Mengurangi pembelian barang yang berpotensi
menghasilkan sampah dalam jumlah yang banyak/besar.
Hal ini dapat dilakukan dengan cara pembelian barang dalam
jumlah besar sekaligus. Apabila barang yang akan dibeli berupa makanan, kita
dapat membeli menggunakan tempat makan yang telah kita sediakan dari rumah
seperti, rantang, mangkok, sendok besi, gelas dan sebagainya. Apabila barang
yang kita beli mengharuskan kita menggunakan wadah seperti plastik kresek,
botol plastik, botol kaca dan sebagainya, maka kita dapat menyimpan dan
mengumpulkannya. Barang yang kita kumpulkan tersebut kelak dapat kita gunakan
lagi atau kita jual ke pengepul barang rosok/bekas.
4.
Berusaha membeli barang yang memiliki kemasan
dapat didaur ulang atau kemasan yang mudah didaur ulang.
Pemilihan barang dapat dengan melihat pada kemasan apakah
tertera simbol tiga panah yang membentuk segitiga. Sedangkan kemasan yang mudah
didaur ulang sebagian kemasan makanan berbahan daun pisang, jambu air, jati,
klobot, dan sebagainya. Selain kemasan berbahan organik, kemasan dapat berupa
kertas makanan mudah terurai.
5.
Membiasakan cara diatas dalam kehidupan
sehari-hari.
6.
Memengaruhi orang untuk melaksanakan cara diatas
dengan kuasa/pengaruh yang kita miliki.
Kita dapat memengaruhi orang lain dengan memberi teladan atau
contoh yang dapat dan mudah ditiru orang disekitar kita khususnya dalam
organisasi atau komunitas yang kita ikuti/miliki. Selain itu, kita dapat
membuat sebuah acara atau kegiatan berupa sosialisasi, seminar, aksi, lomba,
dan sebagainya seputar sampah dan dampaknya.

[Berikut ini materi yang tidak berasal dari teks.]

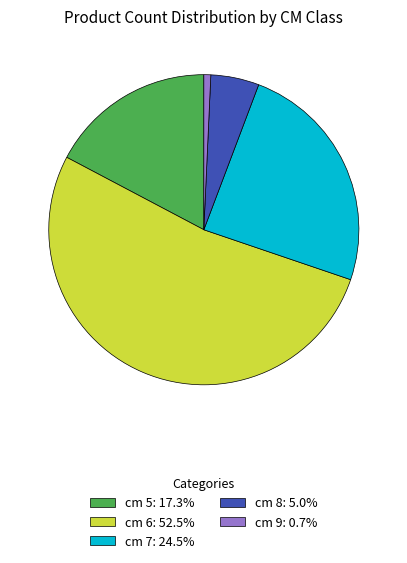

Combined, do cm 8: 5.0% and cm 7: 24.5% account for over 50%?

No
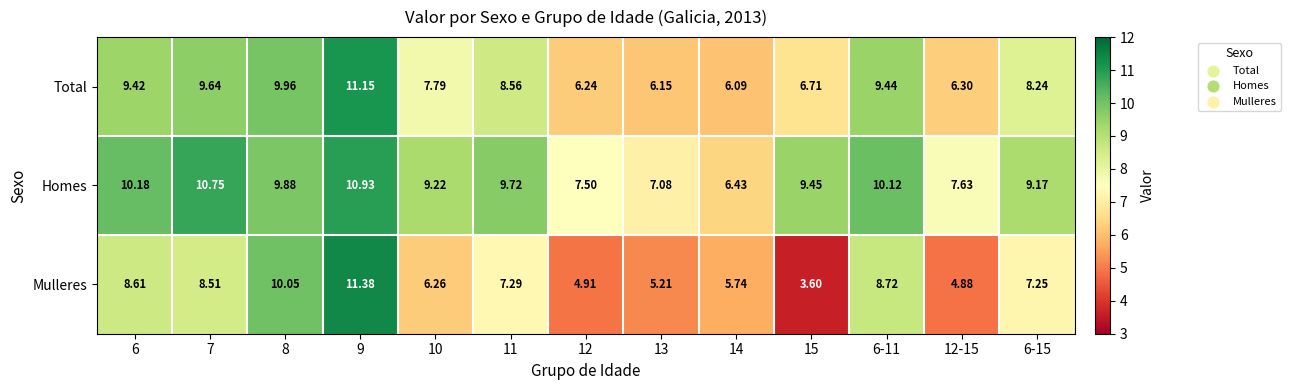

Count the number of categories in the chart.

13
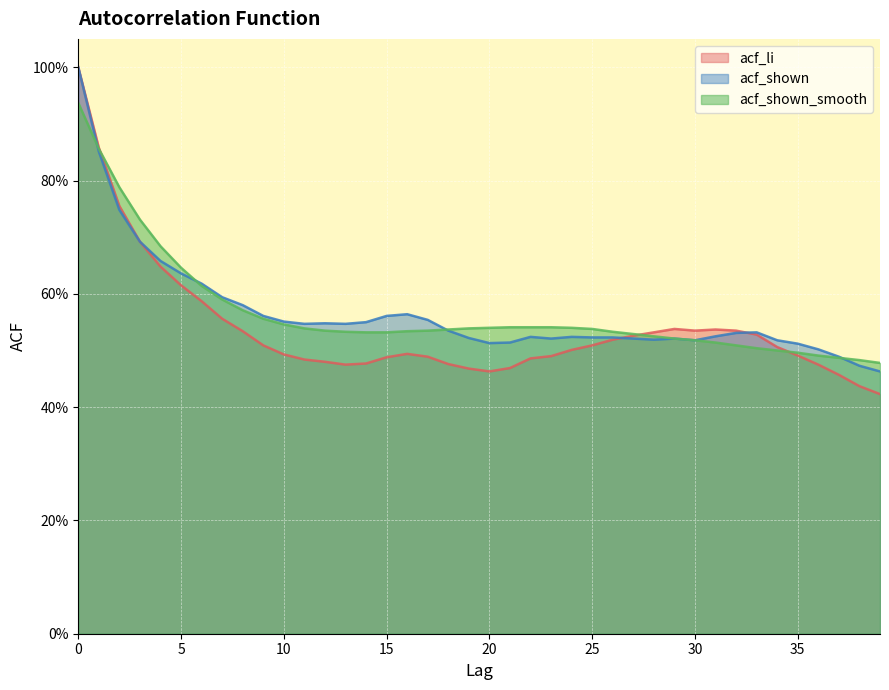

Where is acf_shown nearest to the value 0?

39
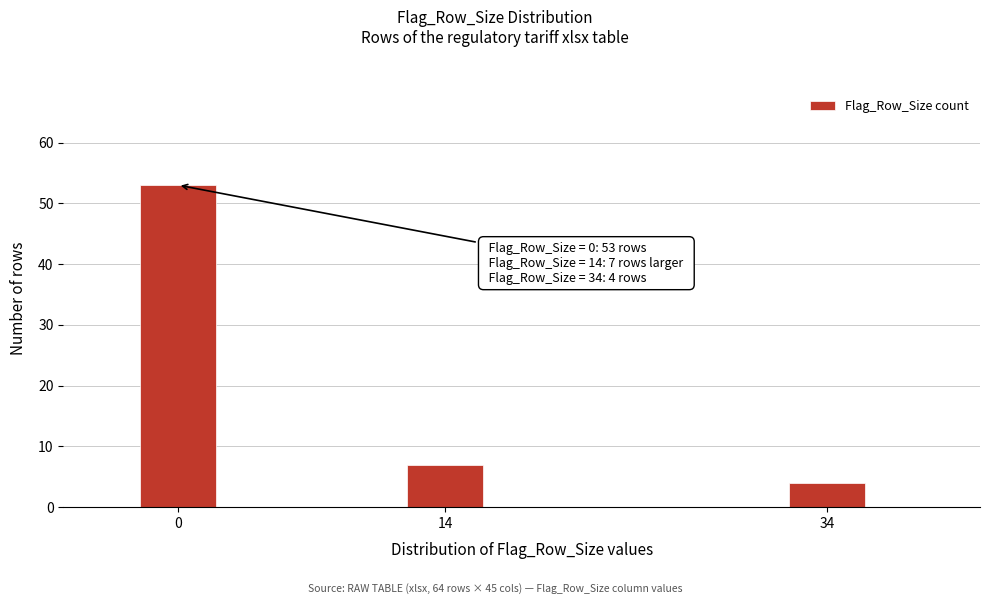

Reading left to right, transcribe all the data shown in this chart.

0=53	14=7	34=4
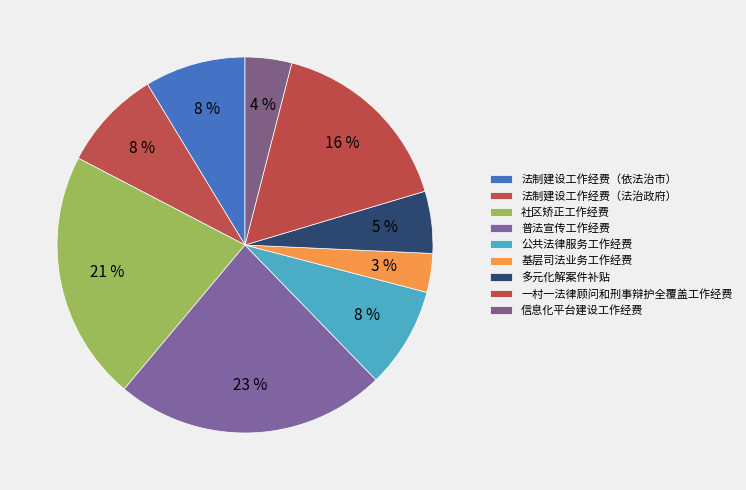

To the nearest percent, what portion does 基层司法业务工作经费 represent?

3%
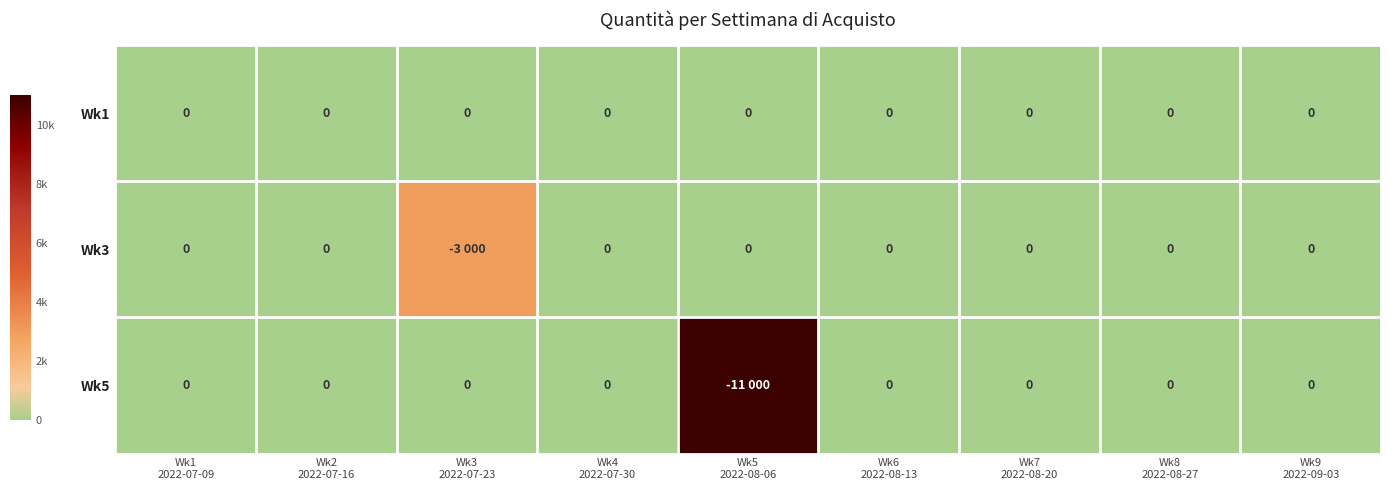

Rank the series by their average value, from lowest to highest.

Wk1, Wk3, Wk5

Langkah-langkah diatas tentu tidak se-efektif langkah pemerintah
dalam menangani sampah skala makro, akan tetapi penulis optimis jika dari pihak
masyarakat ikut berperan serta dalam penanganan masalah sampah skala mikro,
maka Indonesia kelak akan dapat diperhitungkan negara lain sebagai negara yang
mandiri. Apabila Negara Indonesia sudah mandiri dalam penanganan dan
pengelolaan sampah, maka secara otomatis jumlah investor dari luar negeri juga
bertambah. Hal ini dipengaruhi oleh kebutuhan negara-negara maju dan negara
berkembang akan teknologi baru dan bahan bakar alternatif pengganti minyak.
Sedangkan sampah menyimpan potensi energi yang cukup besar sebagai bahan bakar
alternatif pengganti minyak dengan cara pengolahan barbasis biomassa dan insinerasi.